MAIL ORDER BRIDES in Australia|
Shame of Aussie men's sex hunt Australian men from mental institutions were going to the Philippines in search of sex slaves and house maids, a federal parliamentary committee was told yesterday. The committee was told the men went to brothels and bars in the Philippines in search of mail order brides after reading how easy it was to bring home Filipino women. The chairman of the NSW Filipino Forum, Mr Jose Relunia, told the Joint Standing Committee on Migration Regulations in Canberra that even though a small number of Australian men tried to exploit Filipino women, it was degrading to the population to use the term mail order bride. During the second day of public hearings, the committee was also told that ethnic mail order brides in Australia on short term stays were being black-mailed with domestic violence by their partners to make them stay in unhappy relationships rather than face deportation. Mr Relunia told the committee the term mail order bride should be struck from the vocabulary.

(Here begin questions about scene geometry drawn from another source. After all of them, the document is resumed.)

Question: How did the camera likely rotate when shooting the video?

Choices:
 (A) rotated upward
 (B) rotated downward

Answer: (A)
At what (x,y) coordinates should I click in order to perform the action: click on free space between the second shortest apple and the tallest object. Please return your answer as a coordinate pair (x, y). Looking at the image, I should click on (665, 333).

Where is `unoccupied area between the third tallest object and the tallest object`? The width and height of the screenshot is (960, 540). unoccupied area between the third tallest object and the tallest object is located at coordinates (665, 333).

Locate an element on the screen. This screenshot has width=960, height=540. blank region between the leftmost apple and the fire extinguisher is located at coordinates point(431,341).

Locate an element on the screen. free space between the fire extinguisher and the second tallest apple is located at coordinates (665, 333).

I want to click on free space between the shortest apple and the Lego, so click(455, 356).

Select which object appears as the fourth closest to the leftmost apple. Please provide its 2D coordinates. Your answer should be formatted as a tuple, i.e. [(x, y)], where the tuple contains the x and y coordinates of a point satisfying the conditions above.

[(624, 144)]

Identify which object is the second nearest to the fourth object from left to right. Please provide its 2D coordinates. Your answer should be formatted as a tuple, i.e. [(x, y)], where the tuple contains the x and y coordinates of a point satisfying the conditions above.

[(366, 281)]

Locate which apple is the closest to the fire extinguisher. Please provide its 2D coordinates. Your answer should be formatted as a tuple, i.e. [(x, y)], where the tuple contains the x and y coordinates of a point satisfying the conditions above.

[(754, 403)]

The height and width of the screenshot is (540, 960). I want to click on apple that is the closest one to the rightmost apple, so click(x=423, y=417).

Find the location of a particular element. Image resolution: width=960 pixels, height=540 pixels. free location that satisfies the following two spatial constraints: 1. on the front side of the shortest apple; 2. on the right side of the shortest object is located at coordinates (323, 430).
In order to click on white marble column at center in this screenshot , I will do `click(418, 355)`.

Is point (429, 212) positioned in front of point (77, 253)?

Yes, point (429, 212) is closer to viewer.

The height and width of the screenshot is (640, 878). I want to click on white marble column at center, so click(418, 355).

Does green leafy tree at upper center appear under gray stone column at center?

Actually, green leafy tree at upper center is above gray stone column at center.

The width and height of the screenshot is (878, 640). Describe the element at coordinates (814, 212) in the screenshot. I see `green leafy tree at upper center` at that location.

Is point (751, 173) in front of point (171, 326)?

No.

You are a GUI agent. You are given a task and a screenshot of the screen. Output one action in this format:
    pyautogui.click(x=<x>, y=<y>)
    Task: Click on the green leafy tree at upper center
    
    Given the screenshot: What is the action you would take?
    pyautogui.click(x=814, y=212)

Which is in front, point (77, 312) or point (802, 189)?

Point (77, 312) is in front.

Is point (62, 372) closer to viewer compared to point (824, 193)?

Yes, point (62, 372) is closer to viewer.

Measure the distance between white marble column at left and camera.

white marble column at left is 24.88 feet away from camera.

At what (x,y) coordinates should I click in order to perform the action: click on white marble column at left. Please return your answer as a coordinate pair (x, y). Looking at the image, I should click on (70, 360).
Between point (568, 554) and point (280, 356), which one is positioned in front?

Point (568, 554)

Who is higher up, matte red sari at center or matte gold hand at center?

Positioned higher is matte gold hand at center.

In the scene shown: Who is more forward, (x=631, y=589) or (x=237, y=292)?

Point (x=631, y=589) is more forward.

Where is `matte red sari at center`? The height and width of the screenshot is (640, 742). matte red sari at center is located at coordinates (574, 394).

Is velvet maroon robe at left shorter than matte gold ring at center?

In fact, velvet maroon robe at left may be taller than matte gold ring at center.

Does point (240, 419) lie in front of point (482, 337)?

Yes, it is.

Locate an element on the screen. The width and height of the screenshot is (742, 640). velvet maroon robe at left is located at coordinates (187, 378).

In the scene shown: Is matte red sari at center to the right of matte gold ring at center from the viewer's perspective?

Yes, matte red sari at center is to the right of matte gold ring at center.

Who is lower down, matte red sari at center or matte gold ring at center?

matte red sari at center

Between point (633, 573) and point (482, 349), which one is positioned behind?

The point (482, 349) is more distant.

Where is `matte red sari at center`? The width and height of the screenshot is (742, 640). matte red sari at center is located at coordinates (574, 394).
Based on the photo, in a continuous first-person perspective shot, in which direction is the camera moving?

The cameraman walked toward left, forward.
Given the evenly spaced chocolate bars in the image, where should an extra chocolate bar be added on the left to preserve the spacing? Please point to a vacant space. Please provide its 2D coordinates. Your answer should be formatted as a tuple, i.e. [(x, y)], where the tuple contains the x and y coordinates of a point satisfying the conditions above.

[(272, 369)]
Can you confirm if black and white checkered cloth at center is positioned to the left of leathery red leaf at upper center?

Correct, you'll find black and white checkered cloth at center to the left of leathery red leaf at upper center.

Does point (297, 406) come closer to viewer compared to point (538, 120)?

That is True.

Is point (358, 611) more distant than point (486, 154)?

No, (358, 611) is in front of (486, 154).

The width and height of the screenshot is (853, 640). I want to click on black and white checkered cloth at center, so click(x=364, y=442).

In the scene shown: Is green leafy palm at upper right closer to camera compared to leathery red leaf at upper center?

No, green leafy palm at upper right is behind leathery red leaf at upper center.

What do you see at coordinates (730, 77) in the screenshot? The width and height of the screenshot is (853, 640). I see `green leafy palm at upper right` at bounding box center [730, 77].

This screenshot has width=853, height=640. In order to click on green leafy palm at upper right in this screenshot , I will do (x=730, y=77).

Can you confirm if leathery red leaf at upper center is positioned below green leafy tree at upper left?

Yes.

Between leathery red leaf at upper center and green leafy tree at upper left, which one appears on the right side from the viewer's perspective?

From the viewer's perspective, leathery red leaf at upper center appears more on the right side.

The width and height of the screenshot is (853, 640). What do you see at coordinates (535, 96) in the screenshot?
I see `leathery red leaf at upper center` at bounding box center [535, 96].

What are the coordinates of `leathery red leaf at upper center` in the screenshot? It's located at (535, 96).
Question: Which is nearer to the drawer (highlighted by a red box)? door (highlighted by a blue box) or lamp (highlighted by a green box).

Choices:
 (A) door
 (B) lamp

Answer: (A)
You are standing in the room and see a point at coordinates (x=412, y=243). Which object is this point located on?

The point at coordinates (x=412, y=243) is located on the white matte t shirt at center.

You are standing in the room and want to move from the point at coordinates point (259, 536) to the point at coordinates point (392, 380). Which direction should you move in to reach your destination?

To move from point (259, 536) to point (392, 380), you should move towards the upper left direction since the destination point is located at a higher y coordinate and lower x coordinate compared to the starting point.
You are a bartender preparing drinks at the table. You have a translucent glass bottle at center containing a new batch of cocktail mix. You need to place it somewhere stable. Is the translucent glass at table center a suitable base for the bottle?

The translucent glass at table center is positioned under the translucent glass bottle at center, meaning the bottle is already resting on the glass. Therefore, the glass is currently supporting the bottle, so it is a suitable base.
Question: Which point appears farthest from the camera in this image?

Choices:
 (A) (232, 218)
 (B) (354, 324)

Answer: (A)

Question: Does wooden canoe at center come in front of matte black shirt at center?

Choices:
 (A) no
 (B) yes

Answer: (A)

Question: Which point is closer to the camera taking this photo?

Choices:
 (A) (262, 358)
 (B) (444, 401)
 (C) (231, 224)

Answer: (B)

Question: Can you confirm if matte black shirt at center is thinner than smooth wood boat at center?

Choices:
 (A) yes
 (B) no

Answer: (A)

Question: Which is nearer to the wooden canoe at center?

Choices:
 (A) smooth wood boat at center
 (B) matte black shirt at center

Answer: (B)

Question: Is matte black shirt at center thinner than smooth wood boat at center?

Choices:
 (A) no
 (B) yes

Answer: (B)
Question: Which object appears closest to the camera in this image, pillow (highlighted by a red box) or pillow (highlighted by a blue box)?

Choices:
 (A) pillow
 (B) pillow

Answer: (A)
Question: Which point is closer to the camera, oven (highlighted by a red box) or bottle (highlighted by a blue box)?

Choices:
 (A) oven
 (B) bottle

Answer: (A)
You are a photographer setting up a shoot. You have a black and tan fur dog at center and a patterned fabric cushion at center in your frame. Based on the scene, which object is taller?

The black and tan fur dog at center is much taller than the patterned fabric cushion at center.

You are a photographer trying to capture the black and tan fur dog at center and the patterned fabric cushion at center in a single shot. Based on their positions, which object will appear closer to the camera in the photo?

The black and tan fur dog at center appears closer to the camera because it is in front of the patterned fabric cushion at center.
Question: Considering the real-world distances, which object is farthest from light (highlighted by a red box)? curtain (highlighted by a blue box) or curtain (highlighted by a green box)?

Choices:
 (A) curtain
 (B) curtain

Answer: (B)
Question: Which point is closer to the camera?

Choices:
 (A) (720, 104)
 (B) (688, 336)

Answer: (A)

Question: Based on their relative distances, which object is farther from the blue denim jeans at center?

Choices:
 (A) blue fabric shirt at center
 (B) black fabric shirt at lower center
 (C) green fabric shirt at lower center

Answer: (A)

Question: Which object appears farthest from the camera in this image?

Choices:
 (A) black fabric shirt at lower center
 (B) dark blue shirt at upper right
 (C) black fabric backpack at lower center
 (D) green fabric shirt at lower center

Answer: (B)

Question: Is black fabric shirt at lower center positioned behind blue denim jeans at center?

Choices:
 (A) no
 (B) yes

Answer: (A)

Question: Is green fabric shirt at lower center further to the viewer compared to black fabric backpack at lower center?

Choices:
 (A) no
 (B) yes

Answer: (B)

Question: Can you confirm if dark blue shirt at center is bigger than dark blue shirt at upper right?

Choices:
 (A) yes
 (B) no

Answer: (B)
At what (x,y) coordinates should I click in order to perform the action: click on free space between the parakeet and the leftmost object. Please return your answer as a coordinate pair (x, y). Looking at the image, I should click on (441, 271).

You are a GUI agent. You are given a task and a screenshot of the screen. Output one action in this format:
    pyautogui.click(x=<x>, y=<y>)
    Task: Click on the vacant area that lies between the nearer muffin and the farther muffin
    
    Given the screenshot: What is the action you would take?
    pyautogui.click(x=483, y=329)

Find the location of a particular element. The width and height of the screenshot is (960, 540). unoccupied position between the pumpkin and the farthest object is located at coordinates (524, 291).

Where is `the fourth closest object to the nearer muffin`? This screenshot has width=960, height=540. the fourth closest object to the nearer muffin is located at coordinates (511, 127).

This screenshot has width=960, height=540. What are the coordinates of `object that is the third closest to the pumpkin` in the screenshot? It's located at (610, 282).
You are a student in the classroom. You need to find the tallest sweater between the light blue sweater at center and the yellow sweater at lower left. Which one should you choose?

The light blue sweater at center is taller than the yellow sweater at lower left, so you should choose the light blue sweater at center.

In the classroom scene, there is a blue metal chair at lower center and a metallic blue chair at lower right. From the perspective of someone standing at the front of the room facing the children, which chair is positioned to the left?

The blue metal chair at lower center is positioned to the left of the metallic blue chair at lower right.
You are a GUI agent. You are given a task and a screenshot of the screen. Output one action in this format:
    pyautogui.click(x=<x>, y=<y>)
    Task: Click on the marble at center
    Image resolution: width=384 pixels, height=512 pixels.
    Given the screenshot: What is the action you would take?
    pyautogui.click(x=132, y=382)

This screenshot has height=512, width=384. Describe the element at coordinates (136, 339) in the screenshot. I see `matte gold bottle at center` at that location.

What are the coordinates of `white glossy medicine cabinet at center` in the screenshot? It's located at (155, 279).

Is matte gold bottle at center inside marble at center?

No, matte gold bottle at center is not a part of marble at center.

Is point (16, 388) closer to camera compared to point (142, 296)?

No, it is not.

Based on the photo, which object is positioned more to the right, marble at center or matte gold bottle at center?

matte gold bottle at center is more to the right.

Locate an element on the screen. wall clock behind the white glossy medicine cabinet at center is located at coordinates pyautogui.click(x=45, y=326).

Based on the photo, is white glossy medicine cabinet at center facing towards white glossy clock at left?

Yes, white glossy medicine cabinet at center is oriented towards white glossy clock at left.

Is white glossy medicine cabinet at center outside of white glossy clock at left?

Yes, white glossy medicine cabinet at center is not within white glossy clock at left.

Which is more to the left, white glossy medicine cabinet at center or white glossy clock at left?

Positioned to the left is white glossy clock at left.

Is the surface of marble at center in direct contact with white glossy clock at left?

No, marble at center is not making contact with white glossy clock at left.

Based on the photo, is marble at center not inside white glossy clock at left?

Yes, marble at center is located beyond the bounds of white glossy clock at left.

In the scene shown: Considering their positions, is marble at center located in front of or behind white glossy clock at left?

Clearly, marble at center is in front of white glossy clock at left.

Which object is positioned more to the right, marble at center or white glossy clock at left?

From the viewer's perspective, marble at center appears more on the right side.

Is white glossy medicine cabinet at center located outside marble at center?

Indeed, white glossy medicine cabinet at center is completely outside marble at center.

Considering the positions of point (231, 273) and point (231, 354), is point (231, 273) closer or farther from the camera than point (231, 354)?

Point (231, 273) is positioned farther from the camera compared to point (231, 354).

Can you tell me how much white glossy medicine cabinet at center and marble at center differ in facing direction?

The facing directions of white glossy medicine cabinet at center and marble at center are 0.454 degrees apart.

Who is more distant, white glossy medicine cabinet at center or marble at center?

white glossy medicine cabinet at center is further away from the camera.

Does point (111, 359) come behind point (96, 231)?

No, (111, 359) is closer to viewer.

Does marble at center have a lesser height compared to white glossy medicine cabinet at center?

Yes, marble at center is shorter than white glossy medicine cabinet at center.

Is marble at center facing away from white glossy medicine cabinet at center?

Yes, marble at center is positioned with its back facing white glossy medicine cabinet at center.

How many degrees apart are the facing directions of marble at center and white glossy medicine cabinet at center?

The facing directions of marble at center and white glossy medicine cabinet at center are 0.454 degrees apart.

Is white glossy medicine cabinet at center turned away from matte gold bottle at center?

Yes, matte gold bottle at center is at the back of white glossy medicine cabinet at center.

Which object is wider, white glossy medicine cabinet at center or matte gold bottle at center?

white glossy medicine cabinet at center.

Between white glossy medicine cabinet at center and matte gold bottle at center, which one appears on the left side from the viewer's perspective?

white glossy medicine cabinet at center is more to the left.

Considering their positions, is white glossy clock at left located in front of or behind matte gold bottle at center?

Filipino mail order brides resent the term
"The Filipino community very strongly resents the stereotypes that have been portrayed that all Filipino women are exploited, mail order brides," Mr Relunia said. "There is no such thing as a mail order bride - the term belongs to the Middle Ages." Mr Relunia said Filipino mail order brides were on the whole well educated, prepared to accept the responsibilities of marriage and very cosmopolitan. "They are embarrassed by this stigma that has been attached to them by the publicity on mail order brides." Mr Relunia said it was true that there were cases of Australian men from psychiatric institutions who went to the Philippines seeking "sex slaves and house maids" after publicity about Filipino mail order brides. He said they went to bars and brothels seeking such women. Mr Relunia urged the Immigration Department to allow permanent residency to all visitors to Australia who marry here, and said de facto relationships should be excluded. The president of a body called the Non-English Speaking Background Women, Mrs Matina Mottee, said her group was concerned that mail order brides who tried to change their status after marrying in Australia or becoming involved in a de facto relationship were opting for domestic violence rather than returning home.